Other swage devices use radially extendable rollers that are hydraulically powered coupled with rotation of the swage and a pull or push through the tubular being expanded. These devices can be bulky making them difficult to use in the smaller sizes and develop enough power to build in place by roller extension driven by applied hydraulic pressure. One such example is U.S. Pat. No. 7,124,826.
Another adjustable swage design involves interlocking segments that translate axially with respect to each other. When the segments are pushed into alignment they are at their maximum or built diameter and can be advanced through a tubular. If the segmented swage runs into an obstruction the segments can move axially relatively to each other to assume a smaller dimension to get past an obstruction where for reasons of wellbore conditions the pipe will not give enough to let the swage pass in the fully built diameter configuration. The original design is shown in U.S. Pat. No. 7,114,559 and related patents. To make this design more compliant to obstructions on one portion of the tubular but not all the way around it, the edge connections were modified to a more of a ball and socket design from the original L-shaped interlocking design to make the assembly more compliant. This modified design is shown in U.S. Pat. No. 7,128,146.
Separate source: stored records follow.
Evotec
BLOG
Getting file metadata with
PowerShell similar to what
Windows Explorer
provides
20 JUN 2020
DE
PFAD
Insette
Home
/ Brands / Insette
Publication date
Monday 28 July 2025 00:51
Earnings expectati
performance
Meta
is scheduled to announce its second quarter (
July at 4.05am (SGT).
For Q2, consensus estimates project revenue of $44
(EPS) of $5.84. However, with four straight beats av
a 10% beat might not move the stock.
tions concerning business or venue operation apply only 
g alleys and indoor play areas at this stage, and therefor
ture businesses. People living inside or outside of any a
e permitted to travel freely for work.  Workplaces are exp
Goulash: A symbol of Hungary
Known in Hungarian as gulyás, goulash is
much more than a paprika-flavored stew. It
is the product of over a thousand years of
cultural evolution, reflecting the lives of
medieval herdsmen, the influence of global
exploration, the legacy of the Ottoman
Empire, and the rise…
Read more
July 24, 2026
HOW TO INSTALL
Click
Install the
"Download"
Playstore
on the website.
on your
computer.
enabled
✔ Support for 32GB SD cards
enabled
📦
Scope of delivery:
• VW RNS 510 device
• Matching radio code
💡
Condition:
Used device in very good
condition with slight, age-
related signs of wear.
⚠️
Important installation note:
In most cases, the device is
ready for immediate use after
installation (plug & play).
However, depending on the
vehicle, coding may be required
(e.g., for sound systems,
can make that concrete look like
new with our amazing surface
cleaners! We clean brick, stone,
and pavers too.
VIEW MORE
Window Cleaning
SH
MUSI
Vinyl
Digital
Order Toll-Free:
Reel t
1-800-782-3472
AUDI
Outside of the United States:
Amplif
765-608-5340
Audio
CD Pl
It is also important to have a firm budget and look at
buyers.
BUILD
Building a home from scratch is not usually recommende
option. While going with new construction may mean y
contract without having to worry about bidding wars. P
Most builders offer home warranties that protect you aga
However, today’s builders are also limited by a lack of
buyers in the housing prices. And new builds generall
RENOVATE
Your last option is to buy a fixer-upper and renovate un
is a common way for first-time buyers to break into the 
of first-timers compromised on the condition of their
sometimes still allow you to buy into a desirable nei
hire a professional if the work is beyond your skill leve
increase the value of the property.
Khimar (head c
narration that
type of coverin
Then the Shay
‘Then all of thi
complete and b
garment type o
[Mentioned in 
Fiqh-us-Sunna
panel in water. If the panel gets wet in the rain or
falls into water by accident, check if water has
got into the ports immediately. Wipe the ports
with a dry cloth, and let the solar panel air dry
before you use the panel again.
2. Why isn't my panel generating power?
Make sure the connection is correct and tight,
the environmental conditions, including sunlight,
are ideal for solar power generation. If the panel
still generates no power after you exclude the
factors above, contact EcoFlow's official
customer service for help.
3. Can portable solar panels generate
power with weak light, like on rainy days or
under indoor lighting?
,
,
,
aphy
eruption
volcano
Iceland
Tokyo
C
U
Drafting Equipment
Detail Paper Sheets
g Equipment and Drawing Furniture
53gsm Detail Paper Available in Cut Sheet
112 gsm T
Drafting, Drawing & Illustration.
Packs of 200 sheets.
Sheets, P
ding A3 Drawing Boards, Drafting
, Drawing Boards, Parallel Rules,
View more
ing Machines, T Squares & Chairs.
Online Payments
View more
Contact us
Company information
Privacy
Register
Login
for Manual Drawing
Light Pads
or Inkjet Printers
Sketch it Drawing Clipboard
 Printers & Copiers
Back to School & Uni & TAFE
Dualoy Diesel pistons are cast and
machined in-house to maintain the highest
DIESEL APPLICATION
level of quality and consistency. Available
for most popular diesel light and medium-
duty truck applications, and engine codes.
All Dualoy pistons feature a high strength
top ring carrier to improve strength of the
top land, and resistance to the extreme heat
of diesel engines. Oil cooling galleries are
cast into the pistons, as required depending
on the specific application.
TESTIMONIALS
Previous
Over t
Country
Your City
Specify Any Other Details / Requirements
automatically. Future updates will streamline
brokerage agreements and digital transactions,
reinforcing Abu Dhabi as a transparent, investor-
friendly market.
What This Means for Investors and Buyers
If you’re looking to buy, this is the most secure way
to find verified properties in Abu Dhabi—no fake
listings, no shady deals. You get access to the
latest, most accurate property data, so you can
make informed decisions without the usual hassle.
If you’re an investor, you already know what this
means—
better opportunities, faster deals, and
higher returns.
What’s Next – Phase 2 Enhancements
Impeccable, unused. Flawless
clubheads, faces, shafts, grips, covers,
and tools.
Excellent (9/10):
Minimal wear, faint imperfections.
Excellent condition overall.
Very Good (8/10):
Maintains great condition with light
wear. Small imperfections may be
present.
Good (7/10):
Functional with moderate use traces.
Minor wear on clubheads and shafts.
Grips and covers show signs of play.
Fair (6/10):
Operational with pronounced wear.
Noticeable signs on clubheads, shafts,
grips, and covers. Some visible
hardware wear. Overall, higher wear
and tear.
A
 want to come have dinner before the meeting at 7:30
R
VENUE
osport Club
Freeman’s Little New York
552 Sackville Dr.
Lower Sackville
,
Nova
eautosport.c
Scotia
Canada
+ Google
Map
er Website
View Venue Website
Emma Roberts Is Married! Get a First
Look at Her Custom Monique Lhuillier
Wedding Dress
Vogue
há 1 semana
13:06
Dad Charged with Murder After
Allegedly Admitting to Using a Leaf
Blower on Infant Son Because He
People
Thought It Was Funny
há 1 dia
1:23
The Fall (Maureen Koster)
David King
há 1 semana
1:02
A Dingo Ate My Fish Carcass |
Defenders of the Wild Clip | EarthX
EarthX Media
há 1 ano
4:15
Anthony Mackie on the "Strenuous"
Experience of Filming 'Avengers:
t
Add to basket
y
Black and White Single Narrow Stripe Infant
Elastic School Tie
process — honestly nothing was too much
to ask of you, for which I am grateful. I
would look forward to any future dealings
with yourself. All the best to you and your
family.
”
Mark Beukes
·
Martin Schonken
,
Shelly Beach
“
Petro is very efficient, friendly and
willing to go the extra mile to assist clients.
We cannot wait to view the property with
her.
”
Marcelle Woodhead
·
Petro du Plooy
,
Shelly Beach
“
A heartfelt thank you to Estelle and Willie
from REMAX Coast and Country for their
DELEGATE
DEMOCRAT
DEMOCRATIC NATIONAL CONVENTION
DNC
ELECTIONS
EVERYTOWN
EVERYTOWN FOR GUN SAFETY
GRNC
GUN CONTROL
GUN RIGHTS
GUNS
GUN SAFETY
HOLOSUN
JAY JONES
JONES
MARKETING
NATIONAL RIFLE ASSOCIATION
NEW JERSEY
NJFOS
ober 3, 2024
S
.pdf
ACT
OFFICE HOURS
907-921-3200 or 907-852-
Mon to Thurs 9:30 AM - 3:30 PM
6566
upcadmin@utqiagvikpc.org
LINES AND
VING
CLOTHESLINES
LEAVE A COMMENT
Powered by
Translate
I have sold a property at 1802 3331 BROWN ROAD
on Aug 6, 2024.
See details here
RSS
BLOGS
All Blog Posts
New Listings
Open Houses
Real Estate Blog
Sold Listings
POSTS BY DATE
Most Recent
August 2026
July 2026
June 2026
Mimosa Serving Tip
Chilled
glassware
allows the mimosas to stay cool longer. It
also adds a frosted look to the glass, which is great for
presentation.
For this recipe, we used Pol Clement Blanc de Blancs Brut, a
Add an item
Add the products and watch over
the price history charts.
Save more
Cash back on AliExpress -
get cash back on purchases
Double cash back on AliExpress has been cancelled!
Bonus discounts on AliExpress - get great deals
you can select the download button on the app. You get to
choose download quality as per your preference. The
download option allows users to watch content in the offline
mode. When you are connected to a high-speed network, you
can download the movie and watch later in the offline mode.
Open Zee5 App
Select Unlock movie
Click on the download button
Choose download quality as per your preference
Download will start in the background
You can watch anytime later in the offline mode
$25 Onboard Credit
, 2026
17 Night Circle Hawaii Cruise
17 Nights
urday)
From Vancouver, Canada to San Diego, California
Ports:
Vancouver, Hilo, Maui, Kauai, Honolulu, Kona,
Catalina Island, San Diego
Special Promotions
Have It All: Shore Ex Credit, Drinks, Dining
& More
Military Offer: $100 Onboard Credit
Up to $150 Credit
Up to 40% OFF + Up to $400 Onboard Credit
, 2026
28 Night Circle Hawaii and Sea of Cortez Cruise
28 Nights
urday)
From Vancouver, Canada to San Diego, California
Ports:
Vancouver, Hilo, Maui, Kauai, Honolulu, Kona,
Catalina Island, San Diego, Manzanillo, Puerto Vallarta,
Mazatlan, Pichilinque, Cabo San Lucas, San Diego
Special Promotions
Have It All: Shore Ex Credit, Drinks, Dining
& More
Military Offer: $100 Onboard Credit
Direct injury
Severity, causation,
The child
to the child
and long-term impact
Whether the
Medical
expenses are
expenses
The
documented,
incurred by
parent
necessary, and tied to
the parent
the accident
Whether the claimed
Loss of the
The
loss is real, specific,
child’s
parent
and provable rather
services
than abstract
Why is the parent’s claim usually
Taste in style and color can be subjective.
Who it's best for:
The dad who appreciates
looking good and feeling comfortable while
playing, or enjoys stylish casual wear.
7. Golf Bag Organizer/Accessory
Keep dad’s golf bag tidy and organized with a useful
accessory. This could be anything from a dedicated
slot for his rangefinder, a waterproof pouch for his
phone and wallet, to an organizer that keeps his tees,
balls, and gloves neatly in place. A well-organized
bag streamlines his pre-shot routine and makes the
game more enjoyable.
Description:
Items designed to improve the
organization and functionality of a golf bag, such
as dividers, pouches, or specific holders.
The present invention is an improvement to the known segmented swage design shown in U.S. Pat. Nos. 7,114,559 and 7,128,146. In one aspect it reconfigures the segments as they are joined for relative edge movement by inclining the sliding axis such that once the segments are built to maximum dimension they will not collapse or act in a compliant manner so as to reduce the created drift diameter in applications that require a minimum drift to pass other tools at a later time. The edge to edge connection is configured to minimize relative rotation between adjacent segments at their sliding interface to reduce the potential for binding during relative motion on diameter change. The orientation of the load transfer surface between segments is also configured to transfer more of the reaction force in building the swage to its target diameter in a tubular to a more radial direction to reduce the normal component of force on surfaces that slide relatively so as to reduce the friction force from such sliding to make it possible to get to the built configuration with less force applied. These and other aspects of the present invention will be more apparent to those skilled in the art from a review of the detailed description of the preferred embodiment and the associated drawings with the understanding that the full scope of the invention is determined by the attached claims.